One key has been the government’s moratorium on student loan payments and interest, says Noah Damsky, a principal with Los Angeles-based RIA Marina Wealth Advisors. For some, the savings can relieve the stress that comes with being furloughed from work, he says. For others, it can be enough to buy their first home.

“Regardless of what end of the wealth spectrum you’re on, many folks could delay their student loan payments without consequences,” Damsky says. “It’s trying to find the silver lining … Obviously everything going on is tragic in terms of the loss of life and health and loss of income. We try to help clients cushion the blow in events like this but also look for opportunity.”

Donavon Brooks, founder of Storyline Financial Planning in St. Joseph, Missouri, says he plans for clients receiving any unexpected windfall. So when the government issued the first round of stimulus checks, Brooks knew who could shore up savings, who could eliminate high-interest debt, and who could contribute to local businesses impacted by lockdown orders.

Few of the conversations ever turned towards investing, he says.

“The way clients came to me, people were really worried about their initial savings and debt and what it means for them,” Brooks says. It also became a teachable moment for many people on how they use their discretionary budgets. “I got to have some pretty cool conversations about, ‘What do you actually need? What were you spending money on that you can do without now?’ Not that they have to cut it out all together, but they see the effect of just scaling it back.”

I unfortunately missed the opportunity to take advantage of the government’s student loan relief measures. Years ago, after living paycheck-to-paycheck on the “hope the government defaults” repayment plan, I finally scored a reporting job that earned enough for me to contribute beyond the monthly minimums. I had an affordable apartment and interest rates were good, so I refinanced with an online lender with the goal of being done in just five years with some albeit pretty high monthly payments.

Financial Planning technology editor Ryan W. Neal graduated from Columbia University Graduate School of Journalism in 2012.

It was more-than-my-monthly-rent high, but I figured I could pull it off with just a few years of austerity.

Of course, life happened.
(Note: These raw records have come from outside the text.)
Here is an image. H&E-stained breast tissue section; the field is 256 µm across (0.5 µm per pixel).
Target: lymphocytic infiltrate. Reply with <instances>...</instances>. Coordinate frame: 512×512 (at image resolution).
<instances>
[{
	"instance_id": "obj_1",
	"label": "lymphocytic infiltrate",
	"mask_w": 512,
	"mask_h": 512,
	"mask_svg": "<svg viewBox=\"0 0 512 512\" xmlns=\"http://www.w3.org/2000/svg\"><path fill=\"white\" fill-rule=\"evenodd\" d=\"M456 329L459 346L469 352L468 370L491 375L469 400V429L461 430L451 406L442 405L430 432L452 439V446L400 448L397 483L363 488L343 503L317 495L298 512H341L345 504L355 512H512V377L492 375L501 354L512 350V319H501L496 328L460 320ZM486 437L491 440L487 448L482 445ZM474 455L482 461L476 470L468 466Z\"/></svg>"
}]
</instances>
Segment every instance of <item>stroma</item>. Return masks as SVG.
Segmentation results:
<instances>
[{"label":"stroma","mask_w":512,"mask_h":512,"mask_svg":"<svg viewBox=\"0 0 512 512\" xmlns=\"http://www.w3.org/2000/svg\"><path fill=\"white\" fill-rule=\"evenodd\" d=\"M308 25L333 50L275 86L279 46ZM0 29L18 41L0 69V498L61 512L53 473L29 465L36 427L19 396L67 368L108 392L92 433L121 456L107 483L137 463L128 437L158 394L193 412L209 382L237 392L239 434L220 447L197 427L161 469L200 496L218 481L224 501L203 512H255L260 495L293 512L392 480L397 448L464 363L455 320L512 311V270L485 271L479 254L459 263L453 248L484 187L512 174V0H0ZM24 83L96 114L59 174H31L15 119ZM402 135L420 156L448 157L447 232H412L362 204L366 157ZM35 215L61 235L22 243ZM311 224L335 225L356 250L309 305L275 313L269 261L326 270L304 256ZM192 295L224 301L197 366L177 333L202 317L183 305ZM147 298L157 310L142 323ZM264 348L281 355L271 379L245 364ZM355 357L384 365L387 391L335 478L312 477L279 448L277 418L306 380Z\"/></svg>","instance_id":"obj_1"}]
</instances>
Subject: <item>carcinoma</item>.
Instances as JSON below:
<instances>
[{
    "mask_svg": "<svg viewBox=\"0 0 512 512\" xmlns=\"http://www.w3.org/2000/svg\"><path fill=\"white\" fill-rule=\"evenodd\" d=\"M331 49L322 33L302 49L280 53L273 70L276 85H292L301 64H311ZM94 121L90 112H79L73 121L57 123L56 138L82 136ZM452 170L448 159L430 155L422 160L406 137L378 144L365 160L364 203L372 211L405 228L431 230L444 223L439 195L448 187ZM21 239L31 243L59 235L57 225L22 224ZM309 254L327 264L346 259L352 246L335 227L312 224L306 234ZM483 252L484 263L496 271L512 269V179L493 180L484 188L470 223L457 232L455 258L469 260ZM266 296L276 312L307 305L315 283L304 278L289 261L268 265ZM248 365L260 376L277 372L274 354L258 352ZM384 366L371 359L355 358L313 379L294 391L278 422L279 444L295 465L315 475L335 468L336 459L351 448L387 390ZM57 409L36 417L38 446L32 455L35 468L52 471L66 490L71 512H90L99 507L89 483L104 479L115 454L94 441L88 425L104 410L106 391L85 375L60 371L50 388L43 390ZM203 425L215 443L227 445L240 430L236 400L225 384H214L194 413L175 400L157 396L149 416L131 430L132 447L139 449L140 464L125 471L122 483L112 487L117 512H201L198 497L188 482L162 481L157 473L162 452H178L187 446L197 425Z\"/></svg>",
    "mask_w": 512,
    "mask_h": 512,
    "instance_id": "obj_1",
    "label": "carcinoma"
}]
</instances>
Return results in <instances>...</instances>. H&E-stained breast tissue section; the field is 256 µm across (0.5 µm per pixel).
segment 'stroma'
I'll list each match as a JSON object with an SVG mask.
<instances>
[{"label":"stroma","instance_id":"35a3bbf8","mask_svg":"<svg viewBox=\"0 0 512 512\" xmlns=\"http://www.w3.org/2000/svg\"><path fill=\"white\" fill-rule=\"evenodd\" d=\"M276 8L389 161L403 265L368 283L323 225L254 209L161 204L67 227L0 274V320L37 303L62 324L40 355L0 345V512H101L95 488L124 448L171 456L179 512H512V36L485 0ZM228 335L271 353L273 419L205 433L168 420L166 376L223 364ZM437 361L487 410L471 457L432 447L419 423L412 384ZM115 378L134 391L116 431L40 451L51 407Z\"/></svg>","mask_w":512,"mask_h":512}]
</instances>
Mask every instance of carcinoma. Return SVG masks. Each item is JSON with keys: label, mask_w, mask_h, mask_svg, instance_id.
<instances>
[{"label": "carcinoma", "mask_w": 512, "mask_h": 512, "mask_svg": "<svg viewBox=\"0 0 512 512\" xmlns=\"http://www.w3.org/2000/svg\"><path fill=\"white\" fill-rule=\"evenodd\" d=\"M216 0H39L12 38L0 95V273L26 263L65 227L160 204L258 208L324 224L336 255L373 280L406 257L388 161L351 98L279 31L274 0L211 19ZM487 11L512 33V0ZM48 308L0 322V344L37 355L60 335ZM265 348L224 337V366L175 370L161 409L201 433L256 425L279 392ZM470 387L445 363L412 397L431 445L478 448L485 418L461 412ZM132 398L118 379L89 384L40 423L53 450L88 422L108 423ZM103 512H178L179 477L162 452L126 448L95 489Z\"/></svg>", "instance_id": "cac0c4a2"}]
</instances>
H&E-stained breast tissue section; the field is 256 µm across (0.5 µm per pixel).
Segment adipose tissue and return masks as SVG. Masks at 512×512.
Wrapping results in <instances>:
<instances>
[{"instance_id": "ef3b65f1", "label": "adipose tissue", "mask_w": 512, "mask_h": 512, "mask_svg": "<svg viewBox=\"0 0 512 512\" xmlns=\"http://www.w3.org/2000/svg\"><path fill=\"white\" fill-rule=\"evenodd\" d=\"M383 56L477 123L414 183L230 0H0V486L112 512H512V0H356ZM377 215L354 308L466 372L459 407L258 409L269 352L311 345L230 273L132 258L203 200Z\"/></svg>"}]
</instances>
I lost the cheap apartment and suddenly living expenses tripled. A broken leg here, a family emergency in California there, and it felt like I’d never make it to Mordor to throw this burden into the Cracks of Doom.

So during the coronavirus pandemic, I started small. After donating to funds supporting some of my city’s favorite bartenders and helping where I could with friends’ new side hustles, I first topped off my emergency fund — the first pillar of a financial plan. Next, I took care of some expenses I had been putting off for years, like finally getting myself some workable kitchen gear, a vacuum that wasn’t held together with duct tape, and a dining table that could double as my work-from-home desk.

After that, I squirreled away extra cash and my stimulus check into a high-yield savings account on top of making my regular, ridiculous monthly payments. When my February statements arrived it hit me — I can actually do this.

Now, with the first dose of coronavirus vaccine in my arm and no more monthly payments, I’m ready to step back into the world. This time, I’ll be debt-free.